Dear writers, readers and friends,

This month we are preoccupied with the Trump-a-thon. Donald’s quest continues and we find ourselves wondering: how is it that one man’s strange ideas are able to form a whole belief system? How is it that such a strange system can intoxicate so many believers? And who, exactly, are these believers?

With this weighing on our minds, there was only one possible image for the February issue: Grant Wood’s ‘American Gothic’ (part of the Chicago Institute of Art (http://www.artic.edu/aic/collections/artwork/6565) collection). This 1930s work of eerie wonder has become an icon of American art, not least because it is beautifully painted and fabulously creepy all at once. We bestow this image upon you, our writers, to bring forth your words.

This month we are thrilled to welcome a new guest editor, British writer Eley Williams (http://www.giantratofsumatra.com/) . Twice shortlisted for the White Review Short Story Prize, Eley also edits Jungftak, a journal for contemporary prose-poetry, works for independent publishers Copy Press, and was recently appointed co-editor for fiction at 3:AM magazine. She has sustained three dictionary-based injuries so far this year, but regrets nothing.

Eley will edit Visual Verse for the next few months and kicks off her commissions with a group of the UK’s most exciting poets, writers and artists:

John McCullough (http://twitter.com/JohnMcCullough_) , whose first collection of poems, The Frost Fairs, won the Polari First Book Prize in 2012. It was a Book of the Year for The Independent and The Poetry School, and a summer read for The Observer. His second collection, Spacecraft (http://www.johnmccullough.co.uk/index.php/Spacecraft) , will be published by Penned in the Margins in April 2016.
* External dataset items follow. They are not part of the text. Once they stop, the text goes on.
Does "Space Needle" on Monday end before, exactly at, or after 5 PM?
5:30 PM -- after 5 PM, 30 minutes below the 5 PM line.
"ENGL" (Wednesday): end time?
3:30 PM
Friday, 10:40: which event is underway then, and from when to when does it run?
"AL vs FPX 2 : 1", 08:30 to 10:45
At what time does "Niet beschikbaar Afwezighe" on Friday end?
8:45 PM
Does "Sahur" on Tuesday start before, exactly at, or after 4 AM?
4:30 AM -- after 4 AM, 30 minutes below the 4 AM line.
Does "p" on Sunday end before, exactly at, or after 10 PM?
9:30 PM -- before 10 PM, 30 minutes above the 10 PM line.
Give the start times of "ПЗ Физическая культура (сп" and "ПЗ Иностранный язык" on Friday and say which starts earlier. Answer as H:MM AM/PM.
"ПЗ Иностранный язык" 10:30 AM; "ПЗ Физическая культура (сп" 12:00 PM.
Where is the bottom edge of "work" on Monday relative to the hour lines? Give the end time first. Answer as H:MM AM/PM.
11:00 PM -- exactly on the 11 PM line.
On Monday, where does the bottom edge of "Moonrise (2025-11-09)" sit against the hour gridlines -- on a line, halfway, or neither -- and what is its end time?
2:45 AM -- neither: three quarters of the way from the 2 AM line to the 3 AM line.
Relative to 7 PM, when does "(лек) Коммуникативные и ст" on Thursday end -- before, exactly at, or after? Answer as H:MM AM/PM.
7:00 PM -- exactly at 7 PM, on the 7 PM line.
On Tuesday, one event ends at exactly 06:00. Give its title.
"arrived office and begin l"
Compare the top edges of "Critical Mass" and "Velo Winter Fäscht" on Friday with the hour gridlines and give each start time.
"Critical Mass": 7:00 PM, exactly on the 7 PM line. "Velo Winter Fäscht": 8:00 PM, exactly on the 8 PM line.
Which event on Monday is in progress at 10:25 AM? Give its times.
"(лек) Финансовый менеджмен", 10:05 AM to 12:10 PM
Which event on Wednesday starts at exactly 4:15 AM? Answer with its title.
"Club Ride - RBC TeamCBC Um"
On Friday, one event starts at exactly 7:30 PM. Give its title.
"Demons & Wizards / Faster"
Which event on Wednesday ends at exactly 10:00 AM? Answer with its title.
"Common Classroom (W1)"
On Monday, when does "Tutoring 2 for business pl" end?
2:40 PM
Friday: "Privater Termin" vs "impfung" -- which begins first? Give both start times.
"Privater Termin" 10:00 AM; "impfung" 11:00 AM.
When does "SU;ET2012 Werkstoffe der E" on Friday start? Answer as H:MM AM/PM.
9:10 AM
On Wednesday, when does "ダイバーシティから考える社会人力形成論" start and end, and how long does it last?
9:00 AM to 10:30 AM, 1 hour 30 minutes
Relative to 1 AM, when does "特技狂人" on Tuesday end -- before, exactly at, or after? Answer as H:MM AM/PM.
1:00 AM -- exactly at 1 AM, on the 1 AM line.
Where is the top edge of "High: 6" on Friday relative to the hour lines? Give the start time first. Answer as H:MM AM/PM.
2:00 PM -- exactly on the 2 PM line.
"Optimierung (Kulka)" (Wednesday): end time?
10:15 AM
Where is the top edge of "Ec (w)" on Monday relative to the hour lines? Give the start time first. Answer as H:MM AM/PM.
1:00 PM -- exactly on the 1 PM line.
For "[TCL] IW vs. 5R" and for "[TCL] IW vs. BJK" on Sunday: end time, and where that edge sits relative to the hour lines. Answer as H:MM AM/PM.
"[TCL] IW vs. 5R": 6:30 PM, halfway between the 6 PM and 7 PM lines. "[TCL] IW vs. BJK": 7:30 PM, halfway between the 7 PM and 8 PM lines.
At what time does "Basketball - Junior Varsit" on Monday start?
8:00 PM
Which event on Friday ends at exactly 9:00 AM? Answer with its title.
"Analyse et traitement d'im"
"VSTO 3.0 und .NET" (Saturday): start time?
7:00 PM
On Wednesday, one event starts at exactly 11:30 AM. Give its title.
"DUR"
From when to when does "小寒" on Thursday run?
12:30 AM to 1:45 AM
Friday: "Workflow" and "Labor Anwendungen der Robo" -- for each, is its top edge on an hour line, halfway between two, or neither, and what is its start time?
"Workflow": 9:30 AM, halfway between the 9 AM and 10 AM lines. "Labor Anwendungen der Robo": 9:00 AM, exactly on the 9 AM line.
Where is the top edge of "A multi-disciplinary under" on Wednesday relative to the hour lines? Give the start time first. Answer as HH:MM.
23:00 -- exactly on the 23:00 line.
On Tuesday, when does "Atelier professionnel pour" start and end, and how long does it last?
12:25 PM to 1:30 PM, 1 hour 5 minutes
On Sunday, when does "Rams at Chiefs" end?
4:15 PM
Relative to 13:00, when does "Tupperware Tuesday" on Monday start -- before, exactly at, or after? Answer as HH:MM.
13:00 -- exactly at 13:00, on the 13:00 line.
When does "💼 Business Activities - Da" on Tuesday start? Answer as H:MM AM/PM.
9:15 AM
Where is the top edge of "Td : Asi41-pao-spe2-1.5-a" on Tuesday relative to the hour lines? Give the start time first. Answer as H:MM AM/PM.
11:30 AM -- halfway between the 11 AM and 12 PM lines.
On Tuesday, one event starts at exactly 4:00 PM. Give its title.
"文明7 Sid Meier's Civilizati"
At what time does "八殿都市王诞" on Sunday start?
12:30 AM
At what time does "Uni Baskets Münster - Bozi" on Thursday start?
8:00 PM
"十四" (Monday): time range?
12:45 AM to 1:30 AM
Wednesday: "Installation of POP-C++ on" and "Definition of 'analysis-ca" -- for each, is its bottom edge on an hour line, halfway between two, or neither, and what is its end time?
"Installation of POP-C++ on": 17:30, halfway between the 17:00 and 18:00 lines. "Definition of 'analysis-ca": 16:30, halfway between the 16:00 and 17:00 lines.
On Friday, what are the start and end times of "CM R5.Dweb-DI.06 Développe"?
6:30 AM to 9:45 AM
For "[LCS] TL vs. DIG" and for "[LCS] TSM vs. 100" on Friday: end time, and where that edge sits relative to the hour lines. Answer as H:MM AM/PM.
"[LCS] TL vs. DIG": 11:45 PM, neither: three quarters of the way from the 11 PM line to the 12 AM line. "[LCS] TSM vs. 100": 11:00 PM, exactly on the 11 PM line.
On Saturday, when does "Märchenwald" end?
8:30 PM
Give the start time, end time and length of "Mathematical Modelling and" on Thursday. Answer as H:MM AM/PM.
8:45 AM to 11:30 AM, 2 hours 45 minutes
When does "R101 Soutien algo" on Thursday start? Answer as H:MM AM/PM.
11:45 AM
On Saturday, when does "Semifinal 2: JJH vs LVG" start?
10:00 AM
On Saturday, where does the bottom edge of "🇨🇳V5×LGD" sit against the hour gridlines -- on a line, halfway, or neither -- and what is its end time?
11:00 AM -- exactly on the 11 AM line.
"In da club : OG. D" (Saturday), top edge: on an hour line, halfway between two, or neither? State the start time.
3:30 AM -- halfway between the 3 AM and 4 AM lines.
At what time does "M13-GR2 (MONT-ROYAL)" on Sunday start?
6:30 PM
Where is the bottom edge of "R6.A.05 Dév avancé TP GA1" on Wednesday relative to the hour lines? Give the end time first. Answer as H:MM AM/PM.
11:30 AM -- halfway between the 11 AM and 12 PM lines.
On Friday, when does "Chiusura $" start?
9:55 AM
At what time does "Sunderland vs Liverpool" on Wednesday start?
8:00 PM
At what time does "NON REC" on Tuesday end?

Scottish writer Helen McClory (http://twitter.com/HelenMcClory) had her first flash fiction collection, On the Edges of Vision, published by Queen’s Ferry Press in August 2015 and won the Saltire First Book of the Year (http://www.saltiresociety.org.uk/awards/literature/literary-awards/scottish-first-book-of-the-year/) . There is a moor and a cold sea in her heart.

Helen Ivory (http://twitter.com/nellivory) is a poet and visual artist. Her fourth Bloodaxe Books collection is the semi-autobiographical Waiting for Bluebeard (May 2013). She edits the webzine Ink Sweat and Tears and is tutor and Course Director for the new UEA/Writers Centre Norwich creative writing programme. Fool’s World (http://www.gatehousepress.com/2015/12/fools-world-a-tarot-helen-ivory-tom-de-freston/) , a collaborative Tarot with the artist Tom de Freston, is out now from Gatehouse Press and she is working on a book of collage poems for Knives Forks and Spoons Press.

Prudence Chamberlain (https://twitter.com/PrueChamberlain) is Poet in Residence at Surrey University. Her work has been published in 3:AM, Poems in Which, HYSTERIA, By&By Magazine and Jungftak, while her collection I sit on your face in parliament square is forthcoming with Knives, Forks and Spoons Press. She is currently working on a Disney collaboration, House of Mouse, with poet SJ Fowler, and writing a book on empathy for Copy Press (http://www.copypress.co.uk/index/) .

Wendy Choi was born and educated in Korea, currently reading English at University of Cambridge. She likes to pickpocket words and thoughts from texts around her and exploits the difficulty of writing in a second language.

So there it is. Read, look, ponder, write. Not necessarily in that order.
The image is the starting point, the rest is up to you.